What bothers me about this perspective is the implicit assumption that everyone who thinks that public displays of religion should be banned is actually motivated by racism, rather than recognising that somebody can be against this for non-racist reasons.

[–] TribblesBestFriend@startrek.website 5 points 1 day ago (1 children)

That is not push on a non-racism way in Quebec. Like I said they don’t want to use the law equally, they want to use it specifically against Muslim.

And so far, from my perspective (that is a confirmation biais), no one debate the idea without a racist undertone

[–] Croquette@sh.itjust.works 6 points 1 day ago

That's my issue as well with the bill. Just look at the crucifix at the Assembly. They didn't remove it, they just moved it outside the room. If the intent of the law was really to remove religion from the public space, it wouldn't have been a debate about keeping the crucifix in the Assembly.

[–] theacharnian@lemmy.ca 4 points 19 hours ago (1 children)

It just so happens that it always boils down to policing what Muslims do. Just one big coincidence.

[–] jaselle@lemmy.ca 0 points 19 hours ago (1 children)
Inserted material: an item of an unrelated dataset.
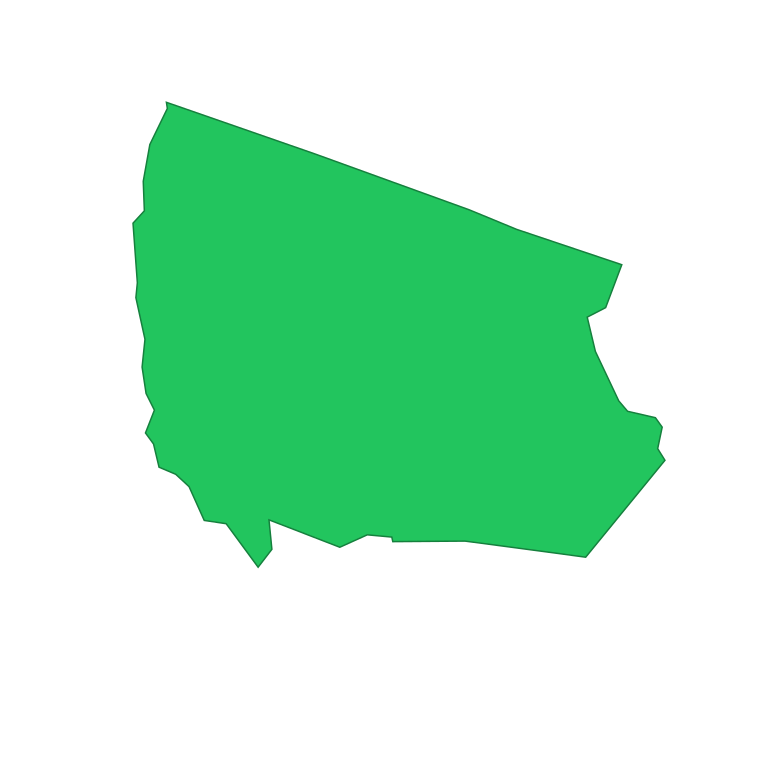 the district of Fairfield, South Carolina, United States of America, rotated 16°
{"feature_id": "52423323B16928233595838", "entity_name": "Fairfield", "entity_type": "district", "adm_level": 2, "iso_a3": "USA", "parent_name": "United States of America", "parent_adm1": "South Carolina", "projection": "robinson", "projection_center": [-81.147, 34.373], "detail": "fine", "context": "isolated", "style": "filled", "palette": "green", "viewbox_px": 768, "rotation_deg": 16, "n_neighbors": 0, "source": "geoboundaries", "source_scale": "gbopen_adm2", "svg_char_len": 680}
<svg xmlns="http://www.w3.org/2000/svg" viewBox="0 0 768 768"><g transform="rotate(16 384 384)"><path d="M96.7,255.5L105.9,283.6L98.4,298.6L119.0,354.7L121.7,369.4L141.9,406.9L146.8,434.4L157.9,458.7L170.5,472.4L168.2,496.8L179.0,505.2L190.7,526.0L208.7,528.2L224.9,536.4L248.8,564.7L270.8,561.8L313.5,594.8L321.8,573.8L310.9,546.3L386.5,553.1L409.5,533.6L433.7,529.0L435.9,533.1L505.1,512.7L556.8,505.0L625.6,494.9L675.1,379.9L664.9,370.7L663.3,348.8L654.2,341.6L625.7,343.1L614.3,335.5L578.2,294.4L560.9,263.7L576.0,249.5L579.7,203.8L468.9,198.8L418.2,193.1L254.4,181.9L97.2,173.2L99.8,178.9L92.9,218.3L96.7,255.5Z" fill="#22c55e" stroke="#15803d" stroke-width="1.5"/></g></svg>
That's very fair yes. But how can you tell those who are anti-religion for racist reasons from those who are for not?

[–] theacharnian@lemmy.ca 3 points 18 hours ago* (last edited 18 hours ago) (1 children)
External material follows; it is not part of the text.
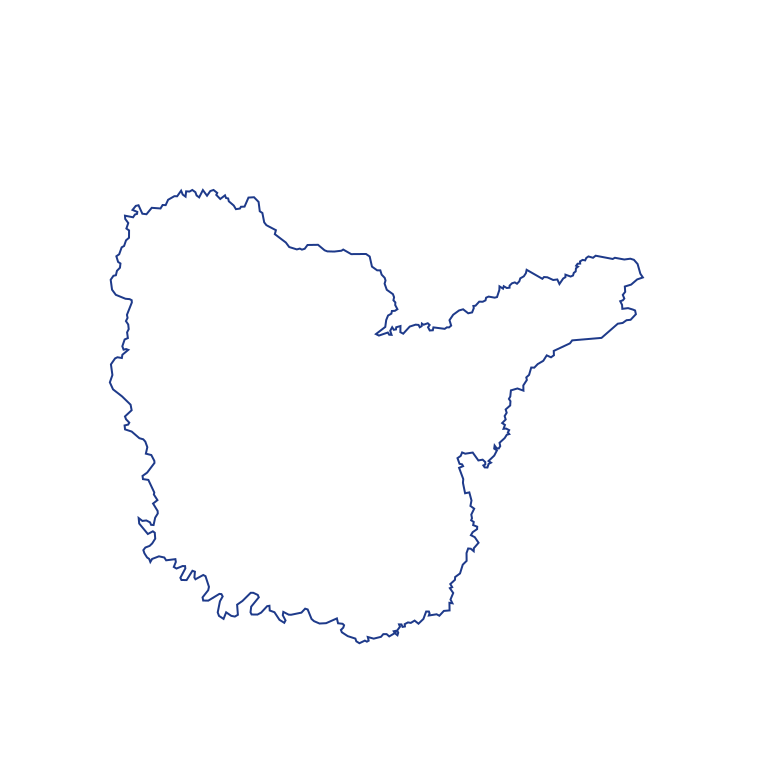 Doverlândia, Goiás, Brazil, rotated 253°
{"feature_id": "56859067B97324258200448", "entity_name": "Doverlândia", "entity_type": "district", "adm_level": 2, "iso_a3": "BRA", "parent_name": "Brazil", "parent_adm1": "Goiás", "projection": "albers", "projection_center": [-52.503, -16.899], "detail": "fine", "context": "isolated", "style": "outline", "palette": "blue", "viewbox_px": 768, "rotation_deg": 253, "n_neighbors": 0, "source": "geoboundaries", "source_scale": "gbopen_adm2", "svg_char_len": 6167}
<svg xmlns="http://www.w3.org/2000/svg" viewBox="0 0 768 768"><g transform="rotate(253 384 384)"><path d="M142.6,292.3L143.0,294.3L146.8,294.5L143.5,299.7L143.1,307.2L145.0,310.2L144.0,313.4L141.1,315.2L142.6,321.5L144.7,321.0L144.4,324.5L147.2,328.3L149.7,328.1L149.0,330.4L146.3,330.7L146.0,333.1L148.3,333.6L149.0,337.2L147.7,339.8L148.8,344.1L144.7,346.9L147.8,353.0L154.1,357.8L153.3,360.4L151.3,360.5L149.5,359.2L148.4,367.0L146.2,369.2L149.5,374.9L148.3,380.5L155.6,382.6L154.3,385.3L158.5,384.6L163.9,389.1L169.5,387.3L169.8,389.8L173.3,388.9L176.0,394.6L178.6,395.6L180.6,401.3L188.2,406.5L190.7,411.3L198.2,413.5L202.1,416.4L201.1,418.8L197.9,420.9L200.7,421.9L204.5,428.0L211.0,426.0L214.0,422.9L216.4,425.5L218.0,430.6L220.3,431.4L223.0,428.0L225.8,429.5L228.2,427.5L229.9,428.9L233.6,429.3L238.4,433.8L242.1,431.0L247.0,433.6L255.4,433.9L255.8,429.6L266.4,430.6L269.9,432.0L281.9,431.3L282.3,435.6L284.3,435.2L285.6,432.9L291.6,432.6L292.8,436.3L295.7,438.7L293.6,441.3L292.5,448.8L283.3,451.9L282.8,456.2L279.8,458.0L277.4,457.3L277.1,455.2L274.8,455.9L273.9,458.5L277.0,460.7L277.5,463.3L279.8,461.5L283.3,468.5L287.5,472.6L290.0,470.5L292.8,471.8L289.7,472.9L288.8,474.9L290.6,477.0L294.0,477.3L297.0,483.6L299.6,486.6L299.5,489.1L301.5,488.3L303.3,490.2L305.7,487.7L306.2,485.2L309.5,487.7L312.1,485.6L314.5,490.0L318.1,490.0L320.6,492.9L324.1,492.9L326.6,498.4L330.6,499.9L333.2,499.1L335.1,501.1L340.8,503.5L340.7,510.3L336.9,515.4L341.9,516.8L346.1,521.8L348.7,522.0L350.3,525.4L356.7,529.6L355.7,532.5L358.1,536.8L359.6,543.1L363.8,548.0L360.7,551.5L361.8,554.9L366.0,556.0L368.5,573.7L370.7,576.7L364.5,605.5L373.3,625.2L372.6,630.1L374.1,634.6L373.3,638.6L377.1,645.3L380.9,645.6L382.4,643.8L385.2,639.6L386.2,633.9L390.1,634.8L394.1,634.1L394.2,636.9L395.5,638.8L399.4,638.4L401.6,641.6L406.8,642.8L406.8,649.4L410.0,656.7L410.2,662.7L414.5,661.4L424.6,661.6L429.7,659.3L431.8,656.2L432.8,650.2L437.2,641.7L436.7,639.3L444.8,623.9L443.6,620.8L446.2,616.8L445.4,614.3L443.4,612.5L444.6,610.2L443.9,607.3L441.8,606.8L442.4,604.3L440.9,602.3L439.5,603.8L438.5,601.4L435.6,600.2L434.8,598.0L432.5,596.5L432.2,593.9L435.5,589.5L433.1,588.7L432.5,586.2L428.3,581.0L433.3,580.3L434.0,576.2L438.3,571.4L439.5,568.3L438.3,566.2L451.5,553.8L448.5,552.1L446.1,549.2L445.2,545.2L442.6,543.4L441.0,540.5L442.9,538.8L442.9,535.9L441.4,532.9L439.4,532.2L439.9,529.5L442.5,527.1L440.4,525.7L443.6,523.0L440.2,521.8L434.1,517.5L434.2,515.1L437.0,509.6L436.7,506.9L434.3,505.5L433.8,502.5L434.9,499.1L432.1,494.4L432.5,492.3L430.4,492.1L426.7,489.2L427.0,485.2L432.3,481.5L432.4,477.3L430.0,470.4L425.9,465.3L420.2,465.3L419.1,462.7L419.8,460.7L419.0,458.2L423.7,447.8L421.1,446.4L421.8,443.4L425.4,442.7L427.1,444.9L429.3,443.6L429.1,439.2L430.7,437.9L428.3,436.9L427.8,434.8L430.4,434.3L431.5,431.6L431.4,425.4L426.5,417.1L428.8,414.8L434.6,416.7L434.7,412.3L432.7,411.4L433.0,409.2L435.9,408.4L433.1,405.5L428.8,405.6L429.6,403.4L432.1,402.7L431.8,393.3L434.1,390.9L438.2,401.9L444.5,404.8L448.3,407.9L449.1,411.6L451.5,412.9L450.8,415.8L451.6,418.7L456.2,417.8L458.7,418.7L461.3,417.5L464.0,419.0L467.3,418.8L473.3,414.2L479.8,413.9L482.5,415.7L485.3,415.7L489.3,413.7L493.8,413.7L494.7,410.7L499.8,406.8L510.1,407.6L513.6,404.8L517.8,390.6L524.5,384.3L523.9,382.3L525.2,375.1L527.4,368.6L529.2,366.3L536.4,361.6L539.3,351.5L536.5,347.7L536.5,344.8L538.1,343.1L538.2,340.0L542.7,333.4L548.0,331.5L559.2,323.4L562.7,325.6L570.2,318.0L573.6,316.7L583.1,317.7L585.5,315.7L594.8,317.3L600.6,314.3L601.9,308.9L594.4,302.5L595.3,299.0L593.9,297.5L594.5,293.5L598.6,292.5L604.1,289.0L607.0,289.2L608.1,287.3L610.9,287.1L608.8,281.5L613.9,278.9L615.5,280.4L619.4,277.7L619.3,274.3L615.8,269.8L622.4,267.5L616.5,261.8L619.1,259.9L622.6,259.7L625.6,257.4L624.9,254.3L626.1,251.1L621.2,249.0L624.0,246.9L628.2,246.5L624.0,241.1L624.9,238.4L623.3,231.4L618.9,227.5L619.9,224.6L617.2,221.6L620.4,213.4L615.8,206.5L617.5,202.7L626.7,201.5L626.9,198.7L624.0,194.4L620.7,198.4L618.9,197.6L618.9,195.4L616.8,192.8L620.7,185.5L617.5,184.8L612.7,186.5L608.0,183.1L605.4,185.1L598.4,182.9L596.8,179.3L592.0,175.8L591.4,173.1L585.5,168.7L584.4,165.4L578.5,165.4L576.3,167.2L572.4,165.5L570.3,161.7L566.4,159.4L566.6,156.9L563.6,153.1L553.7,151.5L547.7,153.6L541.1,161.7L539.5,165.6L537.9,167.2L535.7,166.7L525.3,158.4L522.2,158.1L519.6,155.6L515.7,156.8L511.1,155.9L508.5,153.4L502.8,152.5L502.4,149.0L496.6,144.8L493.0,145.0L492.8,147.6L491.4,149.4L488.5,142.4L485.5,140.9L487.5,136.9L487.1,134.3L482.6,128.6L472.0,126.9L465.7,122.3L458.1,123.3L448.7,129.9L438.3,135.6L432.7,135.0L428.7,126.8L425.7,127.0L421.5,129.1L420.0,127.5L420.2,123.8L416.3,123.1L412.3,128.8L403.7,134.2L401.5,137.6L398.7,138.9L392.8,139.2L387.0,135.9L384.1,140.7L377.6,141.9L375.6,141.4L368.5,131.6L366.7,126.2L363.5,125.7L361.2,130.6L347.4,132.6L345.6,131.6L339.2,133.4L337.2,128.2L328.8,130.4L326.3,129.8L323.1,126.1L316.5,122.4L317.4,120.1L320.1,119.8L323.0,116.8L323.7,112.9L327.5,110.2L322.1,109.1L309.6,114.3L310.7,119.9L308.8,121.3L303.0,120.0L299.3,115.7L297.7,112.5L297.4,108.0L295.5,105.3L292.1,105.4L287.4,106.7L285.4,108.3L282.1,108.5L284.5,111.1L285.0,118.4L282.3,123.2L279.1,124.1L277.5,133.3L274.7,132.9L270.5,129.5L268.2,131.6L268.8,138.2L268.0,140.5L265.7,140.1L258.2,132.6L255.8,133.0L254.2,137.9L261.4,146.2L259.8,148.3L254.4,146.1L252.4,146.6L254.2,155.3L252.4,157.1L241.2,157.3L238.2,155.6L233.0,148.1L229.8,147.8L228.2,152.6L231.4,165.2L230.6,167.1L228.0,167.6L224.2,163.6L214.2,158.2L210.5,158.4L206.3,161.9L211.8,166.3L206.9,170.2L205.2,173.4L206.0,176.8L215.9,179.0L217.9,185.2L223.3,195.5L222.5,198.0L219.2,201.6L216.6,201.9L209.9,191.9L204.7,189.6L202.3,190.0L200.5,195.6L201.3,199.7L205.7,207.3L205.4,209.6L200.8,208.5L197.8,212.5L189.0,215.1L184.8,218.8L186.7,220.7L192.5,219.6L195.5,221.1L191.3,225.4L190.5,227.6L189.5,238.2L192.2,242.9L190.7,245.1L180.5,246.0L177.7,247.7L173.8,252.3L172.2,258.7L173.6,270.4L168.6,270.1L166.8,274.3L165.0,275.3L162.9,273.8L161.4,270.9L158.9,271.1L153.5,275.6L148.9,282.2L146.0,282.3L143.3,284.7L144.2,290.7L142.6,292.3ZM144.4,324.5L142.6,321.5L139.8,323.4L142.0,324.9L144.4,324.5Z" fill="none" stroke="#1e3a8a" stroke-width="2"/></g></svg>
There are two hazards in our discussion:

  1. someone being called racist
  2. someone suffering from systemic racism

I prioritize hazard 1 as having a lower consequence than hazard 2.

In other words, I care much more about eradicating systemic racism than the hurt feelings of someone whose motives are misunderstood.

[–] jaselle@lemmy.ca 1 points 18 hours ago

OK that's a good argument. It's perhaps a flaw of the word "racist" that it can include systemic racism, when it connotes individual racism.

[–] yes_this_time@lemmy.world 3 points 1 day ago* (last edited 1 day ago) (2 children)

Sure, you can be against it for authoritarian reasons as well. Disturbing.

[–] jaselle@lemmy.ca 1 points 1 day ago (1 children)

I don't really see how that's related. Even if it were motivated by racism, that'd be equally authoritarian to any other motive, since authoritarianism is about ceding rights from individuals to the government and it doesn't matter what the motivation for that is.

[–] yes_this_time@lemmy.world 5 points 1 day ago

Fair enough: regardless of whether racism is involved or not, there is an authoritarian bent to this law. In my opinion.

[–] Croquette@sh.itjust.works 0 points 1 day ago

Religion has been used time and time again to justify committing atrocities and still used as such today.

There is a legitimate debate to be had about the religion's place in a society.

[–] Croquette@sh.itjust.works 2 points 1 day ago

The context made it so that people conflates the two.

Medias and public debates pretty much always framed the issue of religion in public as a racist thing (in order to get more views) instead of only talking how the CAQ government targetted non-christian religions with their bill.